Para la selección de variantes desde una genoteca de N-FimH mutado decidimos utilizar la técnica de phage display, ya que permite seleccionar variantes con alta afinidad frente a una estructura biológica concreta. La selección inicial de los residuos a mutar en el dominio N-FimH (apartado 2.2 de Resultados) se realizó en base a la información estructural proporcionada por la resolución del cristal del complejo FimC-FimH (Choudhury et al., 1999). Se seleccionaron únicamente residuos contenidos en tres de los bucles expuestos hacia el exterior de la proteína, que comprendían los residuos G14 a G16 (bucle 1), D47 a T51 (bucle 2) y N136 a D140 (bucle 3), manteniendo intactos aquellos residuos que forman estructuras secundarias definidas (hojas

β y hélice α) para mantener el correcto plegamiento de la proteína (Figura 22). Estos bucles generaban una superficie nueva de interacción en N-FimH. Sin embargo, los resultados obtenidos con la genoteca inicialmente construida (genoteca α) mostraron que el dominio N-FimH no se fusionaba de forma estable a pIII en la cápsida del fago M13. Pensamos que quizá entre los residuos seleccionados para la mutagénesis en la genoteca α se encontraban algunos de los que dependía el correcto plegamiento de la proteína, por lo que decidimos analizar la estabilidad de N-FimH realizando la mutagénesis de forma individual en los tres bucles seleccionados o bien en combinaciones de los distintos bucles (apartado 2.3 de Resultados). Las genotecas construidas de esta forma (genotecas A, B, C, D, E, F, G, H, I, J) nos mostraron que el dominio N-FimH tolera completamente las mutaciones introducidas en el bucle 1, y parcialmente aquellas introducidas en los bucles 2 y 3. Sin embargo, no se toleran adecuadamente combinaciones de los distintos bucles que contienen las mutaciones.

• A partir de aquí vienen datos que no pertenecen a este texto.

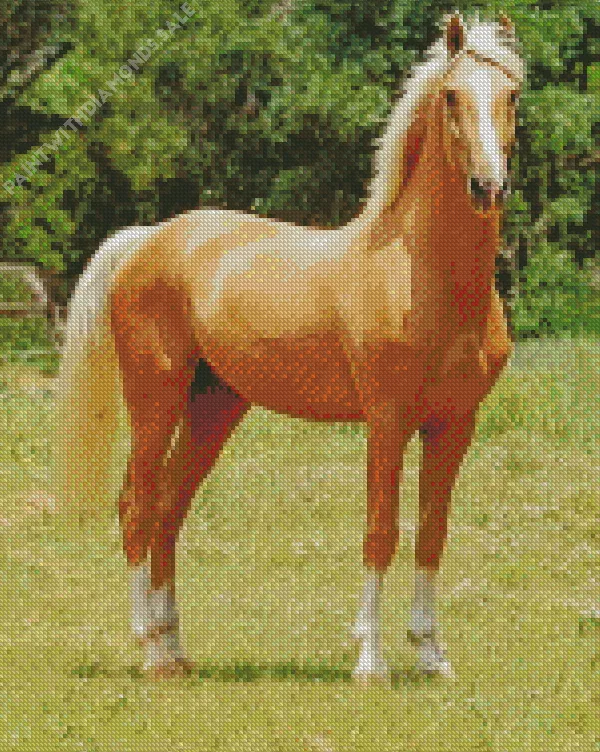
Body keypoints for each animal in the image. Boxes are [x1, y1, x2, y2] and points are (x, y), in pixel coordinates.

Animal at [57, 13, 525, 682]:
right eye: (451, 97)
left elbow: (431, 533)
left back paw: (175, 650)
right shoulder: (387, 421)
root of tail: (150, 238)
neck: (421, 274)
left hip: (215, 405)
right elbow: (381, 529)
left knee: (169, 510)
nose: (487, 187)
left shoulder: (455, 424)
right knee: (137, 505)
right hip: (156, 398)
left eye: (512, 96)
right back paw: (149, 649)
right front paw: (370, 661)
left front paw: (432, 656)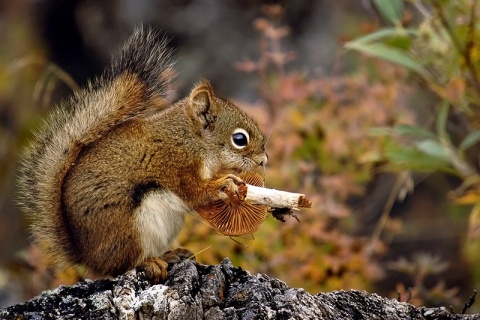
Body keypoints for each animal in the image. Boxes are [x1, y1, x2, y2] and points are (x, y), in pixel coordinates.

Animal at [17, 26, 266, 282]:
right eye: (239, 139)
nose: (263, 160)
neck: (191, 139)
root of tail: (88, 258)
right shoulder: (177, 164)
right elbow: (194, 190)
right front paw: (225, 183)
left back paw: (170, 255)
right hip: (131, 229)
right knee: (124, 266)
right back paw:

Para explorar si este dominio tolera mutaciones en residuos diferentes se construyeron nuevas genotecas con variaciones en las regiones inicialmente seleccionadas para la mutagénesis (genotecas K, L, M, N, Ñ, O, P, Q). Las genotecas K y L demostraron tolerar adecuadamente las mutaciones introducidas en 7 y 5 residuos respectivamente, obteniéndose niveles del dominio N-FimH mutado similares al silvestre en la cápsida del bacteriófago. Sin embargo, para la búsqueda de variantes de FimH con nuevas especificidades de unión decidimos utilizar la genoteca Ñ, ya que aunque presenta un menor nivel de presentación en el fago posee mutaciones en 10 residuos en 3 bucles contiguos en la estructura, lo que podría favorecer la generación de nuevas especificidades de unión al aumentar el número de residuos aleatorizados y la superficie de interacción. Los resultados obtenidos en los procesos de selección o biopanning frente a diferentes antígenos proteicos y en diferentes condiciones experimentales fueron negativos, ya que no obtuvimos variantes con unión específica a ninguno de los antígenos ensayados. Entre las posibles causas que explicarían este resultado está el que las variantes tengan una afinidad baja por los antígenos, lo que impediría que sean aisladas mediante la tecnología de phage display. Este problema

podría solucionarse mediante la expresión de las variantes contenidas en la genoteca en la superficie bacteriana (bacterial display) bien ensambladas en fimbrias tipo 1 o fusionadas a proteínas de la ME (p. ej. autotransportadores, Omps) lo que aumentaría el número de copias de cada variante en la célula, pudiendo favorecer la unión a los antígenos.